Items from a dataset
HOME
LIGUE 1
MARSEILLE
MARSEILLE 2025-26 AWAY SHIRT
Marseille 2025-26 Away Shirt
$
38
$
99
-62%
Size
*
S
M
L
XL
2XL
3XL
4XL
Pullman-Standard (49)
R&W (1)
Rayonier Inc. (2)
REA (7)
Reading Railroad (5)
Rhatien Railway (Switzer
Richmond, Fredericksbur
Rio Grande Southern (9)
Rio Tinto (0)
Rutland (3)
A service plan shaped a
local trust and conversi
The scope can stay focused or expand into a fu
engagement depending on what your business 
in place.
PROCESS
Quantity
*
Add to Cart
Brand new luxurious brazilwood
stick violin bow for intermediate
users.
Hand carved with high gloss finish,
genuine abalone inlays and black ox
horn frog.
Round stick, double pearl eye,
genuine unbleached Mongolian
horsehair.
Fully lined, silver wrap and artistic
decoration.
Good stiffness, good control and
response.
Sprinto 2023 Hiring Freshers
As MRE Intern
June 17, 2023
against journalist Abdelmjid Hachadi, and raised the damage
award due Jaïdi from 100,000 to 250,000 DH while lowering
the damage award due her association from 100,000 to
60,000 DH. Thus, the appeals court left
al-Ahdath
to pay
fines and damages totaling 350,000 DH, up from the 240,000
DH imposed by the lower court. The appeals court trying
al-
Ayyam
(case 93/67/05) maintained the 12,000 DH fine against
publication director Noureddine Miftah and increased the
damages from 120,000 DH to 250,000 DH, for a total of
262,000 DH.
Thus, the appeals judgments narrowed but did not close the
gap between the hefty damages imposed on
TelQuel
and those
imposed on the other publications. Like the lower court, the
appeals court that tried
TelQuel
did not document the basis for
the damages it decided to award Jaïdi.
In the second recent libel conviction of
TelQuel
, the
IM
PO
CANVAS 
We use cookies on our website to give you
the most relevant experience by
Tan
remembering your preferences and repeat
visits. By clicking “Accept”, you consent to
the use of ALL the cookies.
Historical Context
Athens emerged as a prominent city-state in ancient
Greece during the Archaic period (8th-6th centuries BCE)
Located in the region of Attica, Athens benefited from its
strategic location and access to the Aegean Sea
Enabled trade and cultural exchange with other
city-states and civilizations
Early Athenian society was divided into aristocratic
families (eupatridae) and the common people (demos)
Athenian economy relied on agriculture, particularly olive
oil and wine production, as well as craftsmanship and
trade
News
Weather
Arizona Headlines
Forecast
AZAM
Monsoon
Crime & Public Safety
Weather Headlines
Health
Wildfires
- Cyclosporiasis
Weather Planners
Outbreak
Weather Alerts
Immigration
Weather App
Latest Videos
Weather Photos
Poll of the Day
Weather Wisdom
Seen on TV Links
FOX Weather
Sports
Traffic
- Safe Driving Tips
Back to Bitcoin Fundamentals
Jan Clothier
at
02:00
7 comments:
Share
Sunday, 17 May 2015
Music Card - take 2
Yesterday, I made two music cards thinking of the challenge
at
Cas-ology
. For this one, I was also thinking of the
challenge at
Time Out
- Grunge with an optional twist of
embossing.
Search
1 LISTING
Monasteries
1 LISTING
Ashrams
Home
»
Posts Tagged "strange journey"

Instructions to follow =
Working from the entries above, find every line in which the word "thinking" occurs and copy it.

Result for this task =
Yesterday, I made two music cards thinking of the challenge
. For this one, I was also thinking of the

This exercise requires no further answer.